間葉系幹細胞(MSC)はまた、臍帯基質から単離することができる。これらの細胞はまた、臍帯基質幹細胞(UCMS)と呼ばれている。ヒトの臍帯基質幹細胞(UCMS)は、神経細胞用条件培地Shh及びFGF-8での段階的培養を通じて誘導され、in vitroでドーパミン作動性神経となることが可能で、12.7パーセントの細胞はTH+である(McGuckin et al., 2004)。更に、臍帯基質幹細胞(UCMS)は移植後の実験用パーキンソン病(PD)ラットの異常回転を改善した(Weiss et al., 2006)。
間葉系幹細胞(MSC)は豊富にあり、安全で倫理的にも容認可能な幹細胞源である。間葉系幹細胞(MSC)の自家移植は免疫学的拒絶を防ぐための完全なプランとなるだろう。これらの細胞は末梢循環から脳へ移動し、損傷場所に集まる。これは非常に移植にとって好都合である。UCBの大きな優位性は、マッチした骨髄ドナーを持たない患者の多くが、適切にマッチするUCBユニットを持つようになる可能性が高いことである。
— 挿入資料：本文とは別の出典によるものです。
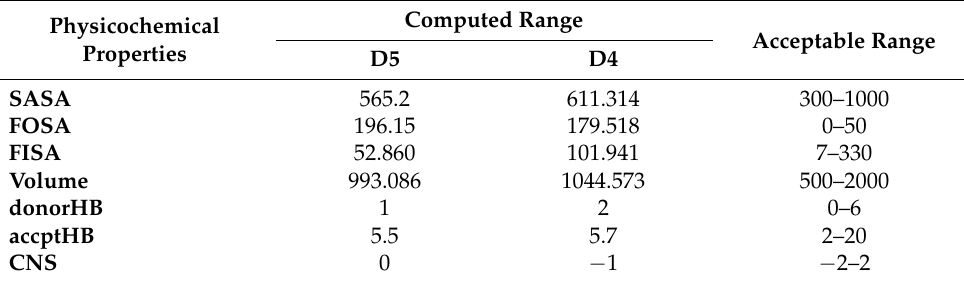
Table 2. The computed physicochemical properties of D5 using the Qikprop approach of Schrodinger suite 2018.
間葉系幹細胞(MSC)は多様なパーキンソン病(PD)動物モデルの状態を改善するようである。間葉系幹細胞(MSC)の治療効果が栄養及び神経の保護によるものなのか、或いはもう一つの可能性として、間葉系幹細胞(MSC)のドーパミン作動性神経への 分化転換によるものかのかについてまだ結論がでていない。間葉系幹細胞(MSC)を使って病気の治療をする異なった戦略を備えた、異なる細胞機構が考えだされる可能性もある。
4. 人工多能性細胞:iPS細胞
ヒトiPS細胞生成の最近の成功は、幹細胞分野で疾患モデリングや個別の細胞置換療法に対し、これらの細胞が提供する可能性について大きな関心を引き起こした(Kiskinis and Eggan, 2010)。ヒトiPS細胞を孤発性パーキンソン病(PD)患者から単離するパーキンソン病(PD)細胞置換療法に特に関連する研究が二つある(Park et al., 2008, Soldner et al., 2009)。他の幹細胞に比べ、iPS細胞は体細胞由来であることで倫理的な問題がないことに加え自家移植であり免疫抑制治療が必要ない点で、優位性を提供する。全ての可能性を実現するために重要且つ必要なステップはパーキンソン病(PD)iPS細胞が健康なヒト由来のiPS細胞と同様の効率性で中脳DA神経を生成するかの立証であった(Soldner et al., 2009)。更に、これらの細胞はin vitroでパーキンソン病(PD)のいかなる特異的特徴も生成しなかった。これらの結果は散在的なパーキンソン病(PD)iPS細胞がパーキンソン病(PD)をモデルにするには容易なツールではないかも知れないが、細胞置換療法用としては適切なツールであるかも知れないことを示している。しかし、パーキンソン病(PD)動物モデルへの移植後の、in vivoでのヒトパーキンソン病(PD)iPS細胞由来の中脳ドーパミン(DA)神経の分化と機能性に対する即応性については研究の余地がある。Shh, FGF8, FGF2 及びAAと共に中脳DA神経に前分化したマウス線維芽細胞由来のiPS細胞が、パーキンソン病ラットのホスト線条体に機能的に溶け込むこと及び挙動改善につなげることができることを一つの研究(Wernig et al., 2008)が示した。しかし、これらの細胞はまた、胚性幹細胞(ESC)移植片で見られたと同様の神経の過成長の形成につながる。iPS細胞は、胚性幹細胞(ESC)の場合より難しくはないとしても少なくともそれと同様の課題に直面すると予想されることを注意しなければならない。更に、パーキンソン病(PD)患者由来のiPS細胞は、パーキンソン病(PD)患者に移植した後で、胎児組織よりもパーキンソン病に似た特徴を発現する可能性が大きい変異、多型、或いは後成的標識を運んでいる可能性がある(Kordower et al., 2008, Li et al., 2008)。これまでの全ての初期化遺伝子は、Oct4を除き、置換可能であることが分かっている(Kiskinis and Eggan, 2010, Li and Ding, 2010)。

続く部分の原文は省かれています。